Directive: Render every line of the records as a JSON list of strings, one string per line, with blank lines omitted.

(Data records)
* * * * * * *
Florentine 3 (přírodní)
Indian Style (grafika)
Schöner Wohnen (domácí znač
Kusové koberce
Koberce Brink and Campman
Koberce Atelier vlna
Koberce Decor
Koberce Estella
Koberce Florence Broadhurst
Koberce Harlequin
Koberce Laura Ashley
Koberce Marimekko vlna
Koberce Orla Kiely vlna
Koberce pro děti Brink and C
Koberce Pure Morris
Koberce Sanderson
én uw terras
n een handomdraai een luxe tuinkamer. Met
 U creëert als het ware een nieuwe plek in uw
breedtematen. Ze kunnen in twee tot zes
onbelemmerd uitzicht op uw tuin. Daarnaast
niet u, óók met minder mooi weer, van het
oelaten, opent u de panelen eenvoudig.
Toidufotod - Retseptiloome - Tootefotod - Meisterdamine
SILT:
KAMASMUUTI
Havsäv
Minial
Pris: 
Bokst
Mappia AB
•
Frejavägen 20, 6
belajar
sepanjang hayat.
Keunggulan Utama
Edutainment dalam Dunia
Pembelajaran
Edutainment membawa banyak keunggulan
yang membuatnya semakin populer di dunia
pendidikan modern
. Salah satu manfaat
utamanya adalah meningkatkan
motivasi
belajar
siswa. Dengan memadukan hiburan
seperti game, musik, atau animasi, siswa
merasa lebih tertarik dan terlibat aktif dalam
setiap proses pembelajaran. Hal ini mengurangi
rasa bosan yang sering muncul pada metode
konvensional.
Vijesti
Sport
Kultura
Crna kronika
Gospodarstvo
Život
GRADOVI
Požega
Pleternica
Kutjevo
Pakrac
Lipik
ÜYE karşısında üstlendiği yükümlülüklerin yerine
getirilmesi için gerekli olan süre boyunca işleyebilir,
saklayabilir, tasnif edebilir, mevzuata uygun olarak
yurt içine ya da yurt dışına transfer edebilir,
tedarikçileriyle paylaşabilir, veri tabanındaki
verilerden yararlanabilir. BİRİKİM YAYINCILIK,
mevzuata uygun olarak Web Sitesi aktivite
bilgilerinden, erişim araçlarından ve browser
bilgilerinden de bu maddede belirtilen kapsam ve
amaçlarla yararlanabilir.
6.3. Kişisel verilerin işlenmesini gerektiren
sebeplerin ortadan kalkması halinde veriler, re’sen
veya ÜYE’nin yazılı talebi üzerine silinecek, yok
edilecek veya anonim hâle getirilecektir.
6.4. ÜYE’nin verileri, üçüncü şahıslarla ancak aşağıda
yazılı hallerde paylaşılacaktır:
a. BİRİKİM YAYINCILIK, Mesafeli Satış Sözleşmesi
* * * * * * *
Worked solution:
[
  "Florentine 3 (přírodní)",
  "Indian Style (grafika)",
  "Schöner Wohnen (domácí znač",
  "Kusové koberce",
  "Koberce Brink and Campman",
  "Koberce Atelier vlna",
  "Koberce Decor",
  "Koberce Estella",
  "Koberce Florence Broadhurst",
  "Koberce Harlequin",
  "Koberce Laura Ashley",
  "Koberce Marimekko vlna",
  "Koberce Orla Kiely vlna",
  "Koberce pro děti Brink and C",
  "Koberce Pure Morris",
  "Koberce Sanderson",
  "én uw terras",
  "n een handomdraai een luxe tuinkamer. Met",
  " U creëert als het ware een nieuwe plek in uw",
  "breedtematen. Ze kunnen in twee tot zes",
  "onbelemmerd uitzicht op uw tuin. Daarnaast",
  "niet u, óók met minder mooi weer, van het",
  "oelaten, opent u de panelen eenvoudig.",
  "Toidufotod - Retseptiloome - Tootefotod - Meisterdamine",
  "SILT:",
  "KAMASMUUTI",
  "Havsäv",
  "Minial",
  "Pris: ",
  "Bokst",
  "Mappia AB",
  "•",
  "Frejavägen 20, 6",
  "belajar",
  "sepanjang hayat.",
  "Keunggulan Utama",
  "Edutainment dalam Dunia",
  "Pembelajaran",
  "Edutainment membawa banyak keunggulan",
  "yang membuatnya semakin populer di dunia",
  "pendidikan modern",
  ". Salah satu manfaat",
  "utamanya adalah meningkatkan",
  "motivasi",
  "belajar",
  "siswa. Dengan memadukan hiburan",
  "seperti game, musik, atau animasi, siswa",
  "merasa lebih tertarik dan terlibat aktif dalam",
  "setiap proses pembelajaran. Hal ini mengurangi",
  "rasa bosan yang sering muncul pada metode",
  "konvensional.",
  "Vijesti",
  "Sport",
  "Kultura",
  "Crna kronika",
  "Gospodarstvo",
  "Život",
  "GRADOVI",
  "Požega",
  "Pleternica",
  "Kutjevo",
  "Pakrac",
  "Lipik",
  "ÜYE karşısında üstlendiği yükümlülüklerin yerine",
  "getirilmesi için gerekli olan süre boyunca işleyebilir,",
  "saklayabilir, tasnif edebilir, mevzuata uygun olarak",
  "yurt içine ya da yurt dışına transfer edebilir,",
  "tedarikçileriyle paylaşabilir, veri tabanındaki",
  "verilerden yararlanabilir. BİRİKİM YAYINCILIK,",
  "mevzuata uygun olarak Web Sitesi aktivite",
  "bilgilerinden, erişim araçlarından ve browser",
  "bilgilerinden de bu maddede belirtilen kapsam ve",
  "amaçlarla yararlanabilir.",
  "6.3. Kişisel verilerin işlenmesini gerektiren",
  "sebeplerin ortadan kalkması halinde veriler, re’sen",
  "veya ÜYE’nin yazılı talebi üzerine silinecek, yok",
  "edilecek veya anonim hâle getirilecektir.",
  "6.4. ÜYE’nin verileri, üçüncü şahıslarla ancak aşağıda",
  "yazılı hallerde paylaşılacaktır:",
  "a. BİRİKİM YAYINCILIK, Mesafeli Satış Sözleşmesi"
]